Collateral | Teen Ink

Collateral

March 9, 2021
By Cathy_Shang GOLD, Shanghai, Other
Cathy_Shang GOLD, Shanghai, Other
16 articles 7 photos 0 comments

“I swear he changed”

I believe you.

But neither of us can alter the past.

I’ve become a flower that had wilted into itself:

Shoulders always tense and curled up,

Always afraid, always nervous, always remembering.

It’s hard to bring a withering flower back to life.

 

“Try giving him another chance, he’s sorry.”

I hope that’s true.

But I’m not obligated to give more chances, no matter how sorry.

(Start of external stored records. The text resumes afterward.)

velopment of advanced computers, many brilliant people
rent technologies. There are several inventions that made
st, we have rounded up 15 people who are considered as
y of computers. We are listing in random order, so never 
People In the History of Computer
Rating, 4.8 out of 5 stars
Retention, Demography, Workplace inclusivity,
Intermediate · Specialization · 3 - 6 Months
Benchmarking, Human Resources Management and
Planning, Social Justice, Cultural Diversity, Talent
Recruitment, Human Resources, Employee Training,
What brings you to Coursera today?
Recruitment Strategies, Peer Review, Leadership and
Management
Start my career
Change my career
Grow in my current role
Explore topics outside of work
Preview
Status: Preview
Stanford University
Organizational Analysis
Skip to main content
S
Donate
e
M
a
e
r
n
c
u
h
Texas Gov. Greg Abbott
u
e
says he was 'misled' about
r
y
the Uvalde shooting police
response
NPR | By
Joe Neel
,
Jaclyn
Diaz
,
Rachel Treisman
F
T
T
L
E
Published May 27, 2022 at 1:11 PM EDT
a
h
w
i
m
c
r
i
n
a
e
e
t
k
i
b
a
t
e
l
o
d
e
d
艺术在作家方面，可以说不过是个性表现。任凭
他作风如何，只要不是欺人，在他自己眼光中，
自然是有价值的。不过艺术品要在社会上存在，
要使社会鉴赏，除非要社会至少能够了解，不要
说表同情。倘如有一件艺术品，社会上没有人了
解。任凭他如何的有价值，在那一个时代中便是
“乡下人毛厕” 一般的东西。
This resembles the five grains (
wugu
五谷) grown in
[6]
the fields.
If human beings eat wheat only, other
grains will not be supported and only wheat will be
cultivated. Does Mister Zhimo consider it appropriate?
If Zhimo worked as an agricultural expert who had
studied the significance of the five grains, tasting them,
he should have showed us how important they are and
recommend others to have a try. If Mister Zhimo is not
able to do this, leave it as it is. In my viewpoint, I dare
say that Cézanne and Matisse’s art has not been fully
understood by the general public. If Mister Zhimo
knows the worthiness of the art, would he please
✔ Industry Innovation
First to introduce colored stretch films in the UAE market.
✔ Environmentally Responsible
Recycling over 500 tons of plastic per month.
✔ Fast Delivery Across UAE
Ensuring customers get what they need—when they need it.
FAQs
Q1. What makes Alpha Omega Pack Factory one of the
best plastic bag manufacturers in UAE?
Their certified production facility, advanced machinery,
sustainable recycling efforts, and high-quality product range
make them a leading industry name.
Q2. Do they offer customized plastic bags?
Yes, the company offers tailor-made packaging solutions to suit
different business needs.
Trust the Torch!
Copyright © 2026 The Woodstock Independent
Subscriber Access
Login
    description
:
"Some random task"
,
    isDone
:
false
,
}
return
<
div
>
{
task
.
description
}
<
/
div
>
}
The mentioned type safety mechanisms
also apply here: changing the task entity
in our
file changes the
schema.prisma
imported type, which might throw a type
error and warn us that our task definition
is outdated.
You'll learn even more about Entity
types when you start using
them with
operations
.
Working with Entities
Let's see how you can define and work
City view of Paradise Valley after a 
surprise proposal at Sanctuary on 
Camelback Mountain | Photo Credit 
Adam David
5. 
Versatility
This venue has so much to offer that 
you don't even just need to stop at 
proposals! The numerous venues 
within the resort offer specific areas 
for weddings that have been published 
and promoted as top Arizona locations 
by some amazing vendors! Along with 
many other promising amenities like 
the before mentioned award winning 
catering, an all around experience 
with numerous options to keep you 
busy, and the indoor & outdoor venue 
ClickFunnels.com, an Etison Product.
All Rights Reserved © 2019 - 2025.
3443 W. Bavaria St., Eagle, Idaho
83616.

At a certain point it stops feeling like giving chances of redemption

At a certain point it feels like giving bullets when he missed the first time.

I’ve worked hard for this anger.

 

I don’t care if they’ve changed. I don’t care if they’re sorry.


It’s not fair is it?
It’s not fair
that I’m the collateral damage

to their becoming human.


The author's comments:

When I finally snapped from all the people asking to forgive, I put these pieces together and wrote this poem. When “I don’t want to,” and “no,” simply are not enough to deter people from invalidating trauma, I wrote this poem to declare that no matter how they’ve changed, I have no obligation to forgive. I do not have to forgive for being used as a stepping stone to someone
learning to be a human, neither does any other survivor of trauma.